··· Reading passage ···
By introducing a specific format for defining the shape of your datalake, we can easily use simple templating mechanisms in order to generate the needed artifacts for publishing the datalake to a cloud vendor. Unlike other templating options, this does not result in a restricted datalake shape. You may add as many datalake paths (buckets, containers, filesystems, etc) or as many datalake roles to the definition as you like. The resulting artifacts can be further transformed into terraform scripts, used with cloud vendor APIs or CLIs or copy and pasted manually.
The same file can then be used by additional consumers in order to map users to the most appropriate IAM Roles based on identity and paths being accessed, provide meaningful visualizations of the datalake for use in UIs, etc.
Your datalake definitions may also be commited to SCM systems to share them and allow multiple admins to maintain them over the lifetime of your datalakes.
··· Input data ···
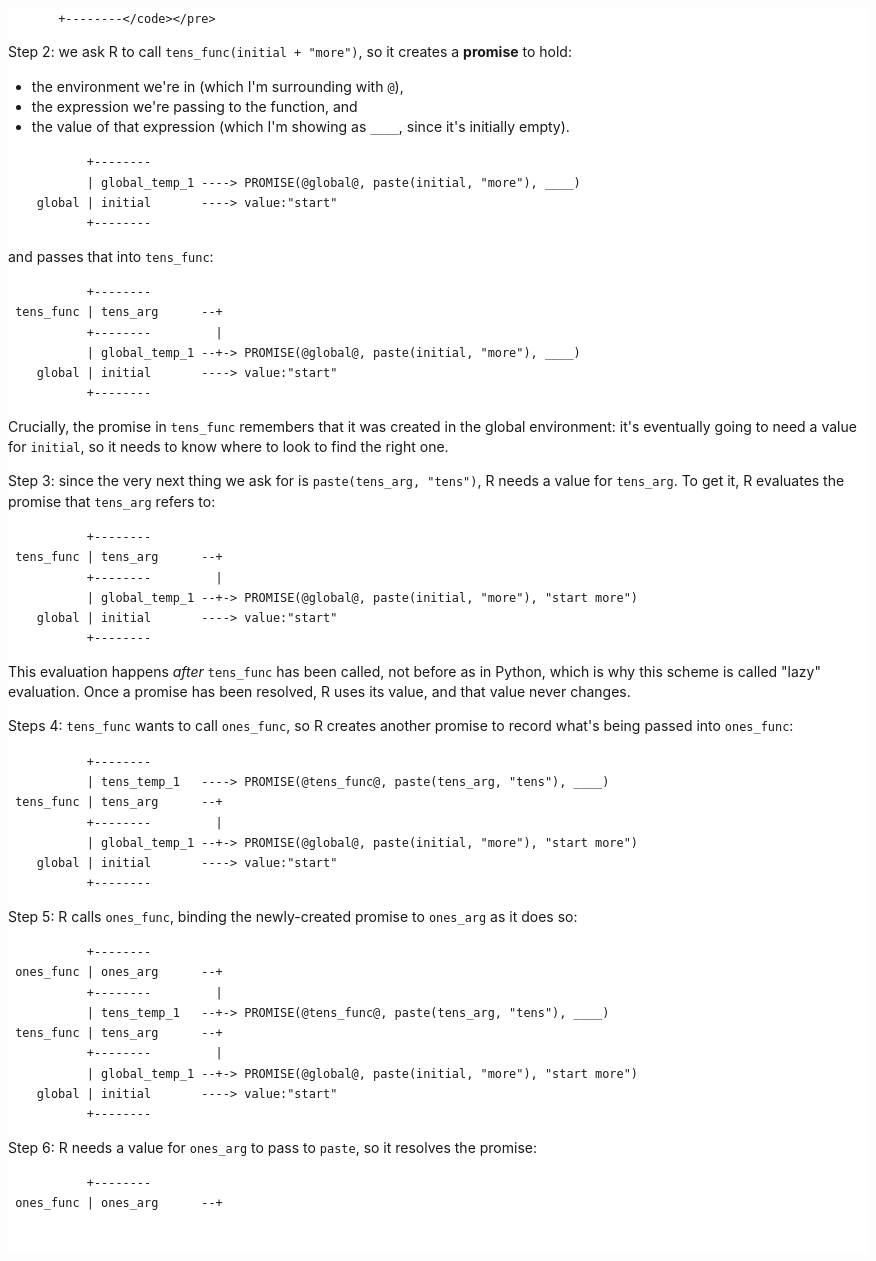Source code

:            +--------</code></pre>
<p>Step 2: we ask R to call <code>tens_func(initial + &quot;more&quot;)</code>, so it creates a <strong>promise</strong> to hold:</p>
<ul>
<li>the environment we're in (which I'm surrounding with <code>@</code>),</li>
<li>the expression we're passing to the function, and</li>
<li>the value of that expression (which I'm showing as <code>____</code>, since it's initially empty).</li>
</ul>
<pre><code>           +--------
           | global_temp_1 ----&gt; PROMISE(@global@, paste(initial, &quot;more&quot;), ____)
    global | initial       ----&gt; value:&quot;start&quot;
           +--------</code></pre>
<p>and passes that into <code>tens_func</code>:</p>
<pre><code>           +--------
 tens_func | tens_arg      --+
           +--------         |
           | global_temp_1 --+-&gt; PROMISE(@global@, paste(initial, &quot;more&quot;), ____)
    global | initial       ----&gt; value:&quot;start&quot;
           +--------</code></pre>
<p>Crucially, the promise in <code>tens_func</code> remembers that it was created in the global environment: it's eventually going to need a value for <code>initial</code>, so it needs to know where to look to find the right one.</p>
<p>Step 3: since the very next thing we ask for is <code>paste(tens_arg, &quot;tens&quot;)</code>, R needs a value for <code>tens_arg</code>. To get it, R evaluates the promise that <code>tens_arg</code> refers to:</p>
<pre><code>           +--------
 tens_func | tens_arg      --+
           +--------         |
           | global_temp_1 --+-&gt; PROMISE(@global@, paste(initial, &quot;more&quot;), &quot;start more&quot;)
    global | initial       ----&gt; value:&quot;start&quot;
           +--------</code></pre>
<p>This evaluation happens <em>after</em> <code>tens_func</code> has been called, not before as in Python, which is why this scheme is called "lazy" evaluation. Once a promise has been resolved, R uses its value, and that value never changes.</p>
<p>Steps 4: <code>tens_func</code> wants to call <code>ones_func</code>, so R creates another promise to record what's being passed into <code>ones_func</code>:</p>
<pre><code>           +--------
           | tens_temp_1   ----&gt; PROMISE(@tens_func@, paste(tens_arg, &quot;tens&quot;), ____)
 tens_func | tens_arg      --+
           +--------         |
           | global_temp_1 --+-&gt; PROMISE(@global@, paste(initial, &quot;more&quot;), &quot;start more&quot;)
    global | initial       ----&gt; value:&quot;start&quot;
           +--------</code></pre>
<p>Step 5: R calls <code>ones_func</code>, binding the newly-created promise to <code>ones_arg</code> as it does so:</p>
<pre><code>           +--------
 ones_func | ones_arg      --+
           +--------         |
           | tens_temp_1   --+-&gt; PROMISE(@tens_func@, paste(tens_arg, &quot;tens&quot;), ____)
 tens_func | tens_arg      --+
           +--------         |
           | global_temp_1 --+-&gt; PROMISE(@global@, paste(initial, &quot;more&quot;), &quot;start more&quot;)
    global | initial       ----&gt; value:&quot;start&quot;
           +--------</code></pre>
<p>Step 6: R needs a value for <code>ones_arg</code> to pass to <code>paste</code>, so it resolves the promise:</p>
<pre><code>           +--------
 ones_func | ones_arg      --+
···
### What this exercise asks
1. Swap "artifacts" for "deliverables" in the datalake definition passage, and write out the part starting at "By introducing a" and ending at "and pasted manually.".
2. Carry the datalake definition passage on past its final sentence.
The entries can be left aside.

### Exercise responses
1.
By introducing a specific format for defining the shape of your datalake, we can easily use simple templating mechanisms in order to generate the needed deliverables for publishing the datalake to a cloud vendor. Unlike other templating options, this does not result in a restricted datalake shape. You may add as many datalake paths (buckets, containers, filesystems, etc) or as many datalake roles to the definition as you like. The resulting deliverables can be further transformed into terraform scripts, used with cloud vendor APIs or CLIs or copy and pasted manually.

2.
-
Clone this project to your local machine
-
cd datalake-def
-
Install python modules needed by app
python setup.py install
-
../ddt.py "set debug true" "new_datalake --name {name}" "build_datalake [--name {name}] --cloud AWS" quit
ddt> lmccay@strange:~/Projects/datalake-def$ ./ddt.py
ddt> help -v
Documented commands (use 'help -v' for verbose/'help <topic>' for details):
================================================================================
add_path Add a Storage Path to the Definition.
add_role Add a DataLake Role to the Definition.
alias Manage aliases
build_datalake Build IAM artifacts for given vendor from the DataLake DDF.
edit Run a text editor and optionally open a file with it
help List available commands or provide detailed help for a specific command
history View, run, edit, save, or clear previously entered commands
load_datalake Load a DataLake from persisted DDF.
macro Manage macros
new_datalake Create a new DataLake DDF.
paths List all Storage paths in the Definition.
push_datalake Publish IAM artifacts and buckets to given vendor.
py Invoke Python command or shell
quit Exit this application
recall_datalake Unpublish IAM artifacts and buckets from given vendor.
roles List all DataLake Roles in the Definition.
run_pyscript Run a Python script file inside the console
run_script Run commands in script file that is encoded as either ASCII or UTF-8 text
save_datalake Persist a DataLake DDF.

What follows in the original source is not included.